Alexey Alchin, who is to be extradited from Bulgaria to Russia, says he has become an “attractive target” for Russian authorities.

Bulgaria to Extradite Russian Critic of War in Ukraine

An anti-war sign on an abandoned hotel in the central part of Varna, Bulgaria. Photo: Svetoslav Todorov

Russian Alexey Alchin, a resident of the Bulgarian coastal city of Varna and a regular participant in demonstrations in support of Ukraine, is to be extradited to Russia to face charges of tax evasion and forgery, media reports say.

Supporters of Alchin, who runs a successful business in Russia extracting precious metals from scrap, have called for a protest in Varna on Tuesday against a ruling by the city court on August 8 that his extradition could go ahead.

The ruling came despite current European Union sanctions in place against Russia over its February invasion of Ukraine and the ongoing war.

Russian prosecutors accuse Alchin of failing to pay more than 282 million rubles in taxes, or roughly 4.5 million euros.

Varna has a large Russian community and a growing number of Ukrainians since Russia launched its war and thousands of Ukrainian refugees headed to the Bulgarian Black Sea coast in search of shelter.

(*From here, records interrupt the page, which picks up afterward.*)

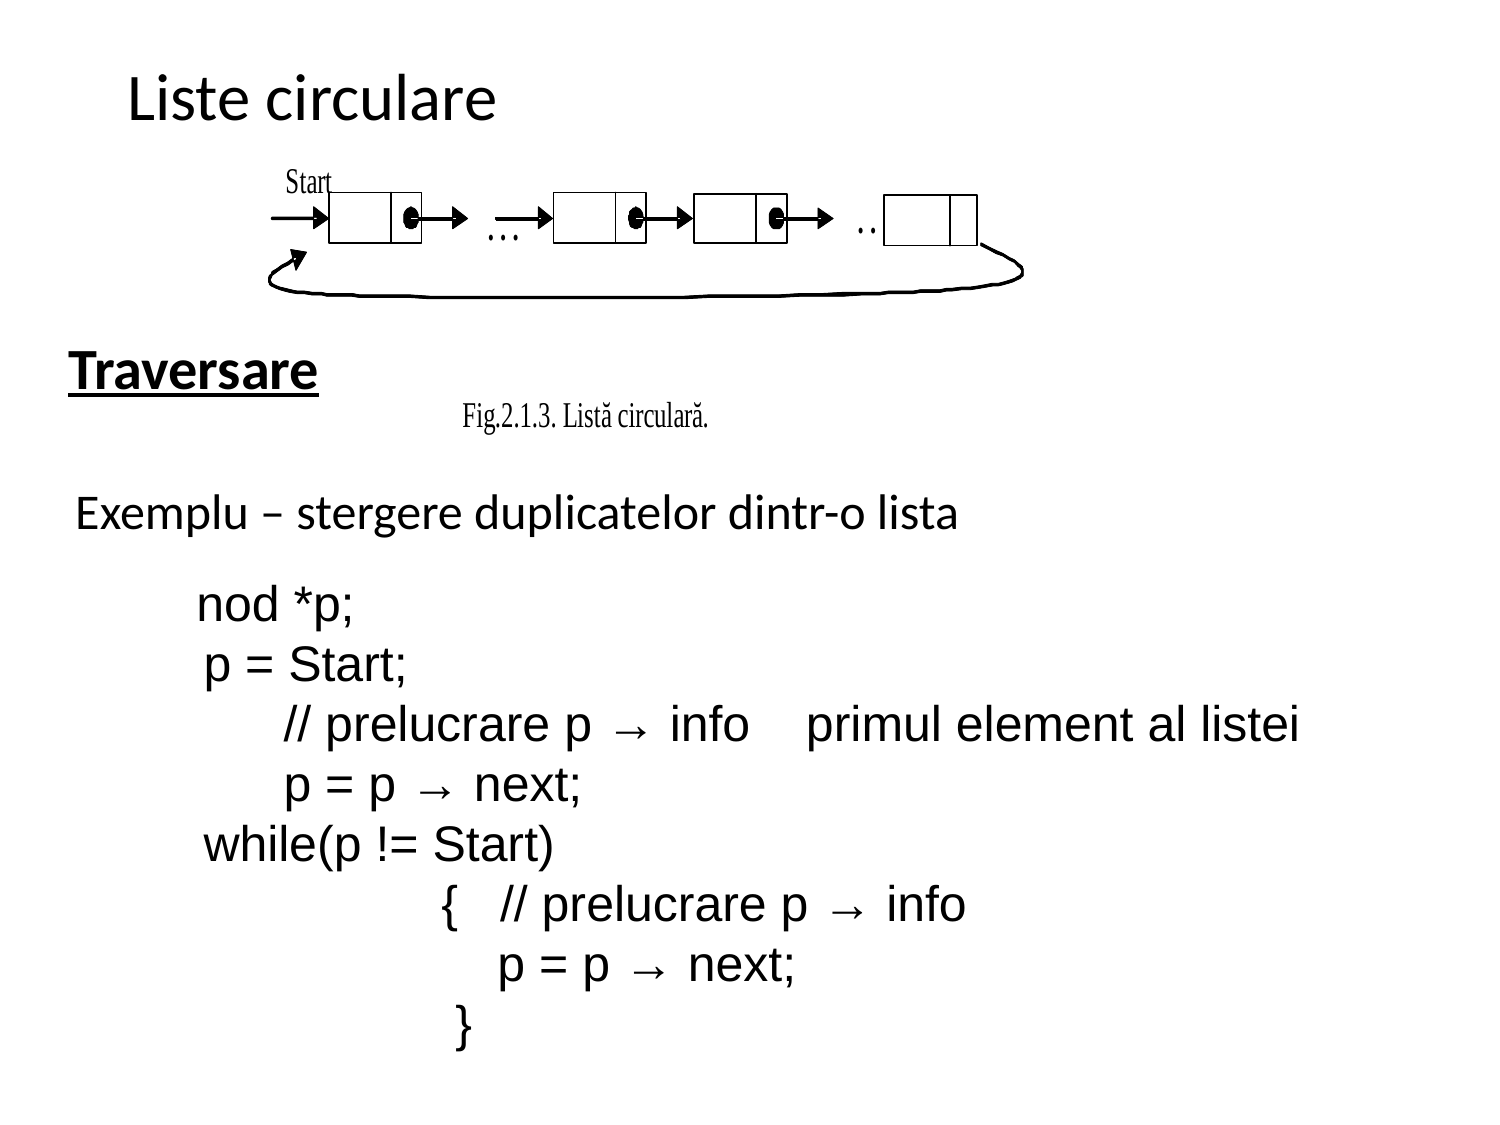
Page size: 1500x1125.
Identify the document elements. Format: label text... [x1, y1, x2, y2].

text_box Liste circulare [112, 51, 1386, 138]
text_box nod *p; p = Start; // prelucrare p → info primul element al listei p = p → next; while(p != Start) { // prelucrare p → info p = p → next; } [118, 563, 1364, 1028]
picture [209, 98, 1482, 482]
text_box Exemplu – stergere duplicatelor dintr-o lista [60, 472, 1470, 555]
text_box Traversare [53, 323, 204, 409]
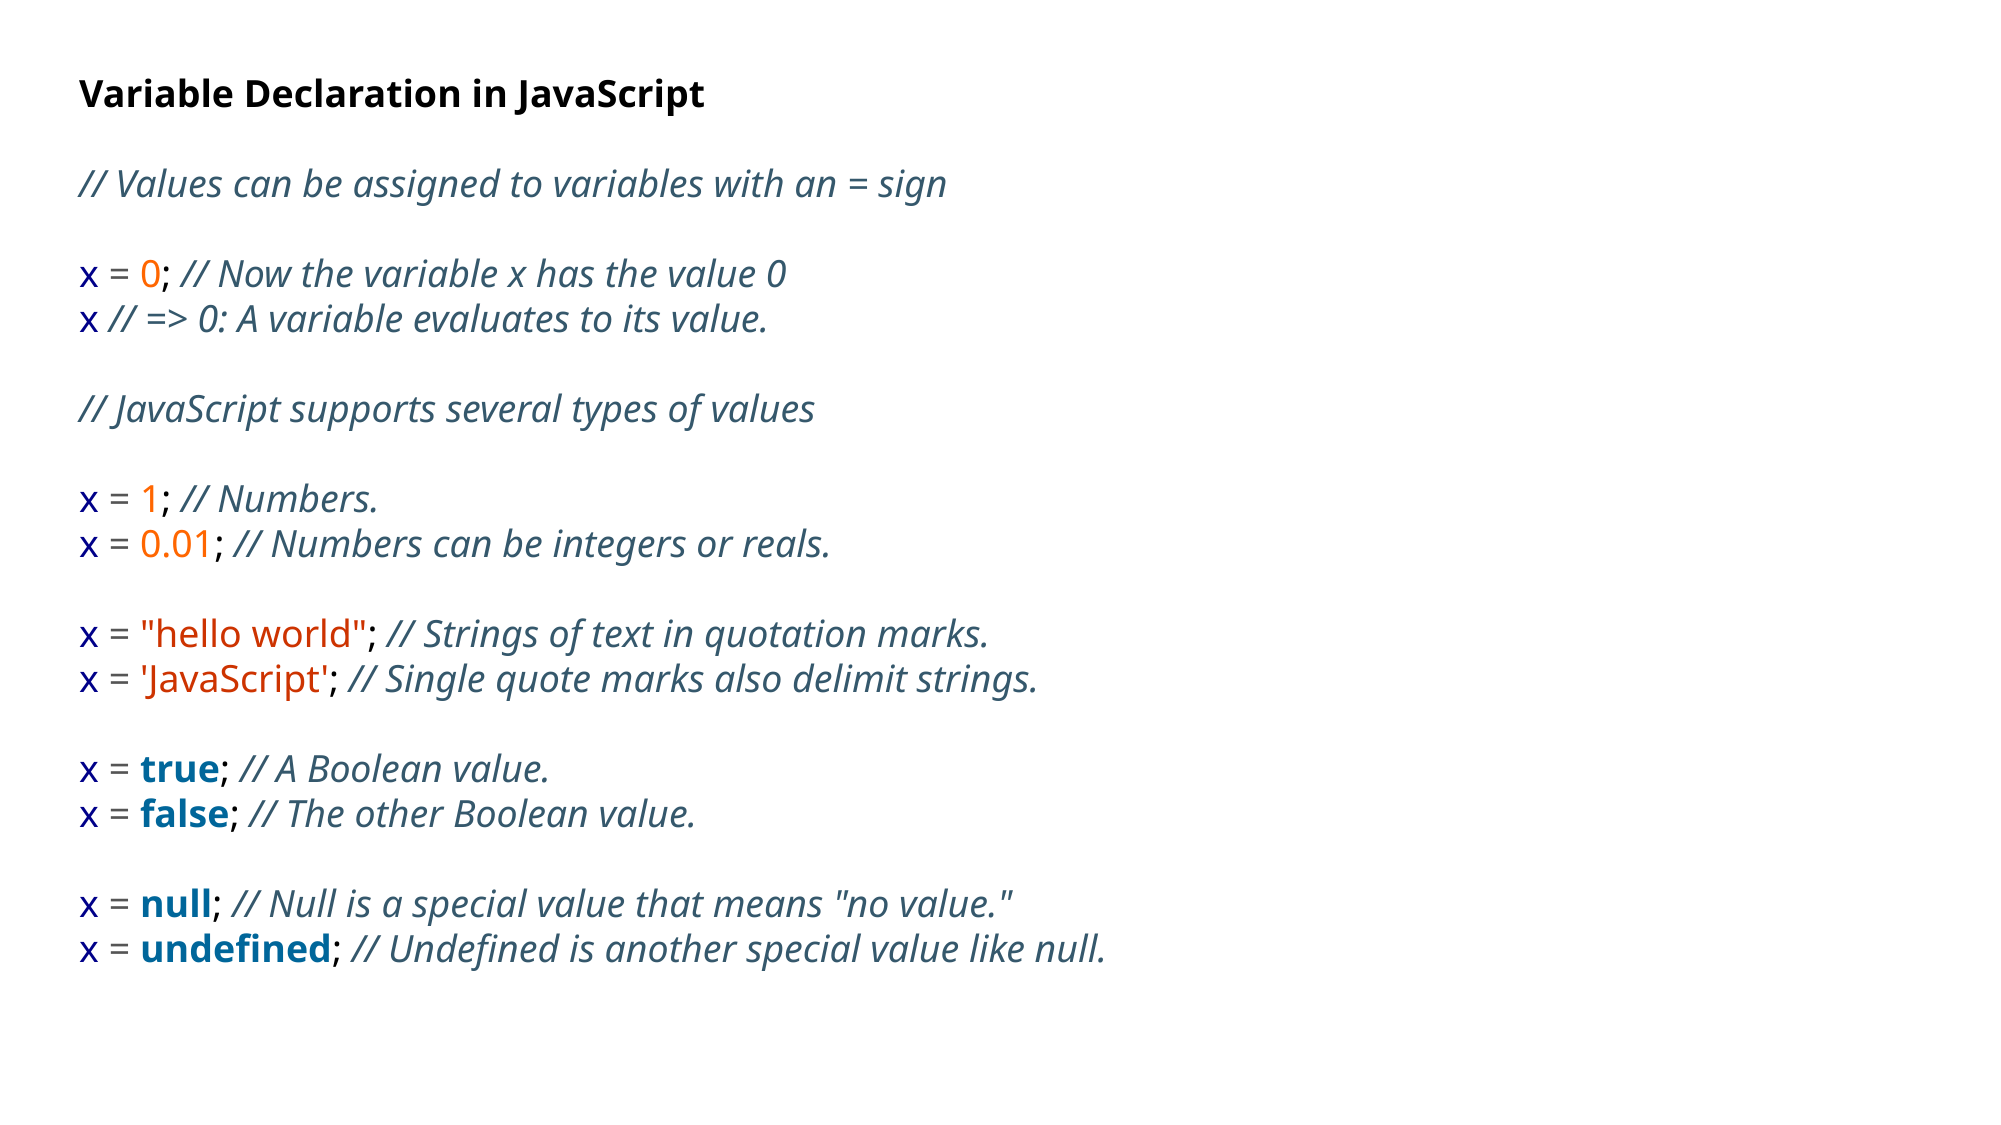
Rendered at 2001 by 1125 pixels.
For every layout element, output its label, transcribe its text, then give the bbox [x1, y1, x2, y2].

text_box Variable Declaration in JavaScript // Values can be assigned to variables with an = sign x = 0; // Now the variable x has the value 0 x // => 0: A variable evaluates to its value. // JavaScript supports several types of values x = 1; // Numbers. x = 0.01; // Numbers can be integers or reals. x = "hello world"; // Strings of text in quotation marks. x = 'JavaScript'; // Single quote marks also delimit strings. x = true; // A Boolean value. x = false; // The other Boolean value. x = null; // Null is a special value that means "no value." x = undefined; // Undefined is another special value like null. [64, 62, 1626, 978]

Alchin, who has lived in Varna for the past five years, had already caught the eye of local media after setting fire to his Russian passport during the first outpouring of support for Ukraine in Varna in late February.

His supporters say the extradition request is purely political.

“I can’t get my head around this,” writer Zachary Karabashliev, who attended a rally on Monday in support of Alchin, wrote on Facebook.  “If we, the free citizens, let this thing happen, we’re ceding the judicial institution, our most important one, to Russia’s orbit.”

Alchin says he was first detained in May but released after two weeks and placed under house arrest. He returned to prison on August 1.

In a post on Facebook on August 4, Alchin said his business success “quickly interested those in power.”

“I, as a person who has never hidden my oppositional views, proved to be an attractive target for them,” he said.

Since the 2014 annexation of Crimea, Alchin said Russia had stepped scrutiny of private businesses, including his own. “Virtually all small and medium-sized businesses in the following years have come under the partial or full control of state structures,” he wrote. “The market of precious metals has begun to be monopolised by the state.”

Calling the court decision “scandalous,” Bulgarian former MP and ambassador Stefan Tafrov compared Alchin’s case to that of a number of Turkish citizens in Bulgaria under the former GERB-led government, who had fallen foul of authorities under President Recep Tayyip Erdogan and were extradited to face charges in Turkey.